On the death of David Stick

Wednesday, May 27, 2009
It would be nearly another half century before I met David Stick, but when I was a boy and first got my hands on his "Graveyard of the Atlantic: Shipwrecks of the North Carolina Coast," I gobbled up every word he wrote, every description of the rugged inlets and treacherous shoals along our coastline, every sail plan from skysails and royals down to the spanker on a four mast bark.

Those days spent with his book -- and the wonderful map with exotic coastal features such as Caffey's Inlet and Swash Inlet, now closed, and Corncake Inlet -- kept alive in memory and song by Bland Simpson and his Red Clay Ramblers colleagues -- carried me away to another place in time.

And the names! There were Chicamacomico and Big and Little Kinnakeet, where lifesaving stations operated. And the tales of derring-do -- "Each Man a Hero", "From Sail to Steam" and "The Romance is Gone" -- lamenting the passing of an era because steamships probably meant the last of the big Outer Banks shipwrecks -- fired my imagination and made me want to go to sea. Years later my wife and I spent as much time as we could spare along the coast, sailing to some of the places Stick wrote about and gunkholing in our fishing boat in others.

I finally met David Stick on a breezy December afternoon in 2003 shortly before the centennial celebration of the Wright Brothers’ flight at Kitty Hawk in 1903. A mutual acquaintance was showing me around, and drove me over to Stick's house among the huge old live oaks and wispy Spanish moss of the maritime forest back near the sound side of the island. He was gracious, professing to remember my writings from my days on the old Greensboro Daily News years earlier, and inquiring about the paper's editor Bill Snider and a few other giants of an earlier day in Tar Heel journalism.

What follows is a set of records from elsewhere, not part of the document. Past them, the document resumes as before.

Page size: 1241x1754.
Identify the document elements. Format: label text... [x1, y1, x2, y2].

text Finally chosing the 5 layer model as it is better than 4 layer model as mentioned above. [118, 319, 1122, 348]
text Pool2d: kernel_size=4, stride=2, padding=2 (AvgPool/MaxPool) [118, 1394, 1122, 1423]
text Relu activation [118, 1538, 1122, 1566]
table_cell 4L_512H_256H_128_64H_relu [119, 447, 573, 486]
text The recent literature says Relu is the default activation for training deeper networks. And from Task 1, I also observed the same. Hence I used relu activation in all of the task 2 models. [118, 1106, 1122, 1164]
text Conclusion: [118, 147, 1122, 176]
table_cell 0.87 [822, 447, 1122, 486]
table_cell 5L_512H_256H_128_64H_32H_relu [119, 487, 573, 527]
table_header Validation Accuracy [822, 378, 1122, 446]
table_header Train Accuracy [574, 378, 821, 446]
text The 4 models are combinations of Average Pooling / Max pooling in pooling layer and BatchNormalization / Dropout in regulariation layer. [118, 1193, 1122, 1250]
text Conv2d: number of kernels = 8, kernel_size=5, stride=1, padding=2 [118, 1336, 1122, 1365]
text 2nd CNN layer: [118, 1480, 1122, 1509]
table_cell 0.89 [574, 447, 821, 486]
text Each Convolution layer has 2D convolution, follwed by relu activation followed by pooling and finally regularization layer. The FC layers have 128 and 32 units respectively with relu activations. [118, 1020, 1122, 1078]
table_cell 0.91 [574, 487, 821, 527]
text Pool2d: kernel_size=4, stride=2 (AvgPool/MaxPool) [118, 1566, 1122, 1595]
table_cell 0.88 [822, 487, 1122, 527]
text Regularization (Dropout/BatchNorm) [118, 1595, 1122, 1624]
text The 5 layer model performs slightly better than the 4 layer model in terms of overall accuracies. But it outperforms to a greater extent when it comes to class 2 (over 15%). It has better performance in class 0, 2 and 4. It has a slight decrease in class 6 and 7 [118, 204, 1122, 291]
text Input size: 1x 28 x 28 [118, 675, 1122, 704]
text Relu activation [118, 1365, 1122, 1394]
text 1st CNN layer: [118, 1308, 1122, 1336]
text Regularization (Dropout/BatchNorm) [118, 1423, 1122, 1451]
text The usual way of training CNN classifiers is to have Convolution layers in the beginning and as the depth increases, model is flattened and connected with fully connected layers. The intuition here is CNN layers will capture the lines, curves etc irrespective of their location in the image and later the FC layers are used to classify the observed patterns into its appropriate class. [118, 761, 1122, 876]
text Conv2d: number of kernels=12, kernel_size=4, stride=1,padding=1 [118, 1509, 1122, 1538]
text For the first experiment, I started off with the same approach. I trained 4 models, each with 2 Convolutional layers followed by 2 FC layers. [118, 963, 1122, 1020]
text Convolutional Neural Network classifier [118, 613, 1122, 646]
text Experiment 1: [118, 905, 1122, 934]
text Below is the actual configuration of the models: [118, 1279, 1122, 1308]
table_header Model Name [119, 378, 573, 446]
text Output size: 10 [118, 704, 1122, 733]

Stick, by the way, was not a native North Carolinian, but you can't tell that from his writing. He came to us as a boy from New Jersey, and served as a combat correspondent in World War II in the Marines along the way. But he was otherwise as thoroughly North Carolinian as it's possible to be.

When I read of his death Sunday at age 89 it saddened me to know that such a productive historian and folklorist of the N.C. coast had passed away. His 11 books are a living memorial to the depth and breadth of his knowledge. He wrote among other things "Graveyard of the Atlantic" (1952), "The Outer Banks of North Carolina" (1958), "The Ash Wednesday Storm" (1987), "Roanoke Island: The Beginnings of English America" (1983) and edited my favorite, "An Outer Banks Reader" (1998). The latter is a marvelous compendium of other folks' writings about the Banks, from early explorers to contemporary times. Writers include Rachel Carson, who did groundbreaking environmental work in the marshes near Beaufort, John Dos Passos, who wrote about “The Campers at Kitty Hawk” named Wilbur and Orville, and Observer writer Elizabeth Leland's piece "The Crab Picker" from her own book "Our Vanishing Coast" in 1992.

The summer reading season is upon us and there are a lot of good books to read, but if you haven't read David Stick in a while, or ever, you can't go wrong with “An Outer Banks Reader.”